-- Data listing --
────────────────────

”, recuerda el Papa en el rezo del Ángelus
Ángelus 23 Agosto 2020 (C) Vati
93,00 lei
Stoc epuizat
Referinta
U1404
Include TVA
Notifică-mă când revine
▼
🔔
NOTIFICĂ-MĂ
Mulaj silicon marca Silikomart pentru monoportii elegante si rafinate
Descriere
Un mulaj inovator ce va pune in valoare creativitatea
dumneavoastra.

────────────────────

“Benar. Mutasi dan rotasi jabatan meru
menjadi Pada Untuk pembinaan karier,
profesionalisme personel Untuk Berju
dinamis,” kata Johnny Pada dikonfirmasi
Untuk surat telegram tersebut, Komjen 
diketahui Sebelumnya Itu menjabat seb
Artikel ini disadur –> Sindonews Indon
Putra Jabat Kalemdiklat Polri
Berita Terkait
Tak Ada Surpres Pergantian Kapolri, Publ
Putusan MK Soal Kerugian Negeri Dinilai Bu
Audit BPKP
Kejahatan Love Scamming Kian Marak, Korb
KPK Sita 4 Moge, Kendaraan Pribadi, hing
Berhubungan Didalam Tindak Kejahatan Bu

────────────────────

-- Your instructions --
Search the material for the word "Untuk" and copy each line where it occurs.

-- Response to this task --
menjadi Pada Untuk pembinaan karier,
profesionalisme personel Untuk Berju
Untuk surat telegram tersebut, Komjen 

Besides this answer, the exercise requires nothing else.